Ages and Periods in English Literature

 

Ages and Periods in English Literature

Literature is much like fine arts like music, dance, sculpture, painting and so on. The basic purpose of literature is to give aesthetic pleasure through its historic implicitly and explicitly natural words with its beauty of artistic notions.

When we study the history of English literature from the earliest to modern times, we find that it has passed through certain definite phases, each having marked with its particular characteristics. These phases may be termed ages or periods. Which are named after certainly some central literary figures or famous rulers of England. like in English literature, the age of Shakespeare is known as Shakespeare’s age, Jacobean age, Elizabethan age, the age of Dryden, pope’s age the most famous and literary figure among all is the age of Chaucer’s that is embedded with its historical practices of writing.

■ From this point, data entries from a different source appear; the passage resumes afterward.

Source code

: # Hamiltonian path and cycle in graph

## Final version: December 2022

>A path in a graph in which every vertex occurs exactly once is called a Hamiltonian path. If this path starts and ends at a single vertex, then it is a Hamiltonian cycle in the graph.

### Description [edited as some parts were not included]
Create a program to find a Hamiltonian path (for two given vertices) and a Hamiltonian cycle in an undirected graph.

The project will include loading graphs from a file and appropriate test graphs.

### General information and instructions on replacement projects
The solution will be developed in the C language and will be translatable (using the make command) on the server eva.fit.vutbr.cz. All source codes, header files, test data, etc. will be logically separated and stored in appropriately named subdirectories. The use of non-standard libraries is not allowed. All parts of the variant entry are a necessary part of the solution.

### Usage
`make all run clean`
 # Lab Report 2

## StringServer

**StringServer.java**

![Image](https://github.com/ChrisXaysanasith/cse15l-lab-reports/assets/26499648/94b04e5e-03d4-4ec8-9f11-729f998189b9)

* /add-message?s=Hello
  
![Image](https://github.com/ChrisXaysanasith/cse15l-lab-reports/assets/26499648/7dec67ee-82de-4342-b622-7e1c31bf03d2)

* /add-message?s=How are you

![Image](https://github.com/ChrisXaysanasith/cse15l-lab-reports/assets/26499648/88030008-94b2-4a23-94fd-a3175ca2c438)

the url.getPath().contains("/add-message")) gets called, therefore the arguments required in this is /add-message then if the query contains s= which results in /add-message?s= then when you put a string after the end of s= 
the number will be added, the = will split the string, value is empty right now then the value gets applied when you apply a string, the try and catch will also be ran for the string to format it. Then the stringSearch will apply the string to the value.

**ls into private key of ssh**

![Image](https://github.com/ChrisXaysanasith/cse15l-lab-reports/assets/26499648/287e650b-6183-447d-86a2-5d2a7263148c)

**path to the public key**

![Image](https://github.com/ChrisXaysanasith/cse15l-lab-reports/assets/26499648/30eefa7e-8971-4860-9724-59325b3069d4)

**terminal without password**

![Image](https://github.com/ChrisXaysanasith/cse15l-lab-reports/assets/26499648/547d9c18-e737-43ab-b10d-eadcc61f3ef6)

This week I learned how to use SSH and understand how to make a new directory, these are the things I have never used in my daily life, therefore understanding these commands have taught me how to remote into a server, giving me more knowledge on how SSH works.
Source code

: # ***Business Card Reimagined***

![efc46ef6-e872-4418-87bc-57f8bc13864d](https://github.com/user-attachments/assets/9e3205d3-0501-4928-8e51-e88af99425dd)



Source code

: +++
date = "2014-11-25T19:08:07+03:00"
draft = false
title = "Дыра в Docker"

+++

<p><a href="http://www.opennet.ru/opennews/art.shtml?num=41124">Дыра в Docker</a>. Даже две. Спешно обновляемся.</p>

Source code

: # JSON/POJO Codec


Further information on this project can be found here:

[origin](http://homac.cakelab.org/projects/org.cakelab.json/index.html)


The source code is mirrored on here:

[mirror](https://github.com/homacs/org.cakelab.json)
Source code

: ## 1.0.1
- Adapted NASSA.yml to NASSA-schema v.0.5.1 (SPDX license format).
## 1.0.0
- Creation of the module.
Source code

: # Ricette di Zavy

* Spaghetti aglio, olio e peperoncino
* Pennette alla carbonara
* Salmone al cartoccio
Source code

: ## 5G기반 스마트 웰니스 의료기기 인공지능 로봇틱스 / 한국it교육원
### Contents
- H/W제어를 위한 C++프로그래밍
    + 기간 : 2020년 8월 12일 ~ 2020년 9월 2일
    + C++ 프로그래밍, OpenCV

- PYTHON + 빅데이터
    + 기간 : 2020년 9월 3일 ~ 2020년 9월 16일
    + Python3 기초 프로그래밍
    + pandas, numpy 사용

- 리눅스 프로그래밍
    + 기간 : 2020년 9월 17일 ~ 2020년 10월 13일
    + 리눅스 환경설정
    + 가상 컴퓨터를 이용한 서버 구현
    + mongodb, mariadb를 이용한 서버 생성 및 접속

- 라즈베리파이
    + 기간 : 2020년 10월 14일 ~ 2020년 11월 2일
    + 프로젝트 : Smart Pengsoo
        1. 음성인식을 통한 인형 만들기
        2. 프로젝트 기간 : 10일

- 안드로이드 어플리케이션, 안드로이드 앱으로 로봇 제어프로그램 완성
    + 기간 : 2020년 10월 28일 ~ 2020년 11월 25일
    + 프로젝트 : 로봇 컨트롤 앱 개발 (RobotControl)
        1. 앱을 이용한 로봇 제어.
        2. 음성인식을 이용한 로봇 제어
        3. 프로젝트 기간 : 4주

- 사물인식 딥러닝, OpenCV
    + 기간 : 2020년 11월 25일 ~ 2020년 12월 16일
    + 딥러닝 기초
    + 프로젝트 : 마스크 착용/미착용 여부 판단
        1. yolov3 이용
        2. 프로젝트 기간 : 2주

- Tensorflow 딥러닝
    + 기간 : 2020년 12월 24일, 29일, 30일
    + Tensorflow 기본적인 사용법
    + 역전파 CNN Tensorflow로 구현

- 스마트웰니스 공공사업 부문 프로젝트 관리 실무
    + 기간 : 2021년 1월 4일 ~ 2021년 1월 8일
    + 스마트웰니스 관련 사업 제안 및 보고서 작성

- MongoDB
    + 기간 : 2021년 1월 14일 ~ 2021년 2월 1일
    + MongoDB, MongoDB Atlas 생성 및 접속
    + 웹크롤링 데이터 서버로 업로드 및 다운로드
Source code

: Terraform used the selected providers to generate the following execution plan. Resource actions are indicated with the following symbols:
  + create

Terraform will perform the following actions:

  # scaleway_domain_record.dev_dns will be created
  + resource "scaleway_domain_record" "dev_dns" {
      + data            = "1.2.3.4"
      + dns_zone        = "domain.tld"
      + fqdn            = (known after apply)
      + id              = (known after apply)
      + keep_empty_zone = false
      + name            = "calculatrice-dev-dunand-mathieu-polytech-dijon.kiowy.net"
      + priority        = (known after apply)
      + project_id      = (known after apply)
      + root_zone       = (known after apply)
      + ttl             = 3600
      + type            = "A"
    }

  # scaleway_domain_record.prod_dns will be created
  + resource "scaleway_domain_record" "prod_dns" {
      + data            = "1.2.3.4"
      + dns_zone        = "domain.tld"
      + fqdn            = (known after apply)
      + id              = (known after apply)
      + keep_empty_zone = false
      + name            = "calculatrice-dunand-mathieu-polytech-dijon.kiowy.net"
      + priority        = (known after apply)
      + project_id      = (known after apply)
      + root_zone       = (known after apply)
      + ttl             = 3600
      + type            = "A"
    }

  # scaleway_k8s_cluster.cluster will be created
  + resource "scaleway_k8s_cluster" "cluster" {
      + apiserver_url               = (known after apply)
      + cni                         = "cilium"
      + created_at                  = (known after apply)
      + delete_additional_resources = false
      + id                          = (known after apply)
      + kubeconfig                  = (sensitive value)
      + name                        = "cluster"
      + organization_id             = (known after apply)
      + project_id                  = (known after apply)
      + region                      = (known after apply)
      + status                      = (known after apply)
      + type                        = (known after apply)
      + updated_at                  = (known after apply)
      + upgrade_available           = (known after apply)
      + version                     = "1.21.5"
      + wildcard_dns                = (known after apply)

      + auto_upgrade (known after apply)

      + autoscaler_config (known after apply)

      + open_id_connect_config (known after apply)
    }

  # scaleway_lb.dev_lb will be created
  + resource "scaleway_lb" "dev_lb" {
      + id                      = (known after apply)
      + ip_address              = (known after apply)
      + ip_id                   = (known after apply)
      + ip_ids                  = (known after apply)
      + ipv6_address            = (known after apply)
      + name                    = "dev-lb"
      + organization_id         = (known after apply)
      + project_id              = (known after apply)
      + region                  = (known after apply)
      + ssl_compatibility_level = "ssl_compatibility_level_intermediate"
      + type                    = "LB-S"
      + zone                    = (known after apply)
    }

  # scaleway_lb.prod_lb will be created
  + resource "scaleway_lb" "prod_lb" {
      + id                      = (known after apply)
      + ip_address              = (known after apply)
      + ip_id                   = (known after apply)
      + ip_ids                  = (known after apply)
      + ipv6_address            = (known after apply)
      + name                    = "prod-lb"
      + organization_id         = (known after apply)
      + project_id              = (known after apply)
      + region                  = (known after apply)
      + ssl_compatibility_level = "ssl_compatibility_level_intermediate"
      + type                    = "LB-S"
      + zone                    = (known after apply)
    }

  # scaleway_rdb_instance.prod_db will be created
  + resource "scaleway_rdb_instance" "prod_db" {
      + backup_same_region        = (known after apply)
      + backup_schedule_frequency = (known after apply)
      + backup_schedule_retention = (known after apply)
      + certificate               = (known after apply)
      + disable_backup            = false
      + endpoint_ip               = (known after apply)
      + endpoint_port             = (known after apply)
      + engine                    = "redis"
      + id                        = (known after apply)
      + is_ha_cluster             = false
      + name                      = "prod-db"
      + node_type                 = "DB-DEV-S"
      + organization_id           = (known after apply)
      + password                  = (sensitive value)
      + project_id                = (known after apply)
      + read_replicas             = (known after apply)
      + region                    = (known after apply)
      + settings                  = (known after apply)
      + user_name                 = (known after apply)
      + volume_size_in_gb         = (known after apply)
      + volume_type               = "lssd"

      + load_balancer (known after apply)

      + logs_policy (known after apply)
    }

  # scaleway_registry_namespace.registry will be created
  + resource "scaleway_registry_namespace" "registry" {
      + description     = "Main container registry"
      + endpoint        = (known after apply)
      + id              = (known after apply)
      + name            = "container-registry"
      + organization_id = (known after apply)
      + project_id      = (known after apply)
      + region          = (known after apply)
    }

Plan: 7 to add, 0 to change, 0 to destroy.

Furthermore, we have the age of Wordsworth, Johnson, Dryden, Milton, Tennyson and hardy as well.

We have the Jacobean period, the age of Queen Annette Georgian period and the Victorian age as well.

Some of the ages are named after some literary movements, as the;

Classical age

The romantic age

While others are named of some historical eras;

Medieval period

Anglo Saxon period

Anglo-Norman period

These literary phases are also named after some literary historians after the centuries like;

Seventeenth-century literature

Eighteenth-century literature

Nineteenth-century literature

Twentieth-century literature

To review it back the phases and periods both naturally overlap each other, and they are not strictly followed, but it is very important to keep them in mind to follow the various characteristics, features, the growth of English literature and especially its distinctions during the various periods of its developments.

To sum up this discussion we are evidence of the literary phenomenon that it takes several of its forms and faces to enhance its quality of being done by professional to stand as the representative of its owner, age, period and at the same time for its different historical movements.